La historia enseña que ninguna sociedad que ha renunciado a la convivencia pacífica ha prosperado en el largo plazo. Por eso, condenar la violencia no es solo un acto ético, sino un deber patriótico. La civilización se construye día a día, con la convicción de que la fuerza solo puede ser el último recurso, nunca el primero.

Hoy vemos con claridad los riesgos de normalizar la violencia en la vida política y social. Ya no se trata únicamente de hechos aislados, sino de un deterioro cultural que erosiona la posibilidad de convivir con el diferente, de gobernar con la oposición, de reconocer en el adversario no a un enemigo a destruir, sino a un interlocutor con quien se pueden identificar coincidencias para crear soluciones en conjunto que permitan a la sociedad moverse hacia mayores niveles de bienestar y prosperidad.

Defender la civilización exige un compromiso firme con la no-violencia, con el diálogo plural y con la crítica racional. Como escribió John F. Kennedy en Profiles in Courage (1956), la base de toda moralidad humana consiste en hacer lo que se debe, aun frente a los obstáculos, peligros o presiones. Y hoy, lo que debemos hacer es claro: rechazar la violencia, venga de donde venga, y reivindicar el derecho a disentir en libertad y con respeto.

John Stuart Mill nos recordó en On Liberty (1859) que silenciar la expresión de una opinión equivale a robarle a la humanidad la oportunidad de contrastar error y verdad, y, por lo tanto, de progresar. La violencia, por su propia naturaleza, no discute: cancela. No persuade: impone. Y con ello empobrece el debate, elimina los matices y deja a la sociedad atrapada en una homogeneidad asfixiante.

Los ciudadanos libres del mundo no podemos permitir que se silencien más voces, ya sea por medio de la intimidación, de la persecución o de las balas.

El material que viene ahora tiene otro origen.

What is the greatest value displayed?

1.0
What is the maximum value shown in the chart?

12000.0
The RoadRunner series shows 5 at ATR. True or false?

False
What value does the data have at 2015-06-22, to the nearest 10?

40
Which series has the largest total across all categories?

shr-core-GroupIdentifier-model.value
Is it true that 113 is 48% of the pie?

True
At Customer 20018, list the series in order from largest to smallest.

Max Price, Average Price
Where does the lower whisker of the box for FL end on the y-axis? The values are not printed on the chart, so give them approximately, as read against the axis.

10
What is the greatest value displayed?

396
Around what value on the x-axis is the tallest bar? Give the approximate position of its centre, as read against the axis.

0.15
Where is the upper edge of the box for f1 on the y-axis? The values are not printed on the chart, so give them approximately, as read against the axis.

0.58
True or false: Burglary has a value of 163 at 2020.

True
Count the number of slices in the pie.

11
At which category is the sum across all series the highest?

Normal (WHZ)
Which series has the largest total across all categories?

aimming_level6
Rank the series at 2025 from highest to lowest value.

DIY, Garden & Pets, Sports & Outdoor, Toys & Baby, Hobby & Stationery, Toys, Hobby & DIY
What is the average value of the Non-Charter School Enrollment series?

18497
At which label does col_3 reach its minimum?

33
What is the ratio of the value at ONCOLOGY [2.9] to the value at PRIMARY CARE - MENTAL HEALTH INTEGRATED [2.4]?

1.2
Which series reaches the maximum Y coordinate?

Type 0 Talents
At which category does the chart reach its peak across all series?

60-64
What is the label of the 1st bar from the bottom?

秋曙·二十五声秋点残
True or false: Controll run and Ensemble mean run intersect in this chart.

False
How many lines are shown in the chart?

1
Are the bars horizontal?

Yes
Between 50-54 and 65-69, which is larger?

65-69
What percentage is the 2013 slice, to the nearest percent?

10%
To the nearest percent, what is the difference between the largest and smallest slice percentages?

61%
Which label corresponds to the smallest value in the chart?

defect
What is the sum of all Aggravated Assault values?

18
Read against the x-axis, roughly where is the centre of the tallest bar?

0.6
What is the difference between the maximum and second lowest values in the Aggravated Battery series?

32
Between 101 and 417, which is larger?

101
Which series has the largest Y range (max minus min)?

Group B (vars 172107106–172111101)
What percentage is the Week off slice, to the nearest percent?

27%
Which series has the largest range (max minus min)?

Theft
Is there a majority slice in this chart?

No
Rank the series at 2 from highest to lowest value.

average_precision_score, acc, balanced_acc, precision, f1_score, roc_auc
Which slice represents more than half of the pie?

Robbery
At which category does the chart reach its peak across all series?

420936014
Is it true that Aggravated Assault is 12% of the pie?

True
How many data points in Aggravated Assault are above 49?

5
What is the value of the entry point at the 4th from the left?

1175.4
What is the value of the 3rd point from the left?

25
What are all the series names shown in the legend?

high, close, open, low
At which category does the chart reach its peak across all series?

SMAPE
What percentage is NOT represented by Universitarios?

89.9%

Cada opinión cuenta y debemos defenderla a muerte, tal y como nos lo recuerda, también, Mill:

"Si toda la humanidad menos uno compartiera una opinión, y solo una persona opinara lo contrario, la humanidad no estaría más justificada en silenciar a esa única persona de la que él, si tuviera el poder, estaría justificado para silenciar a la humanidad."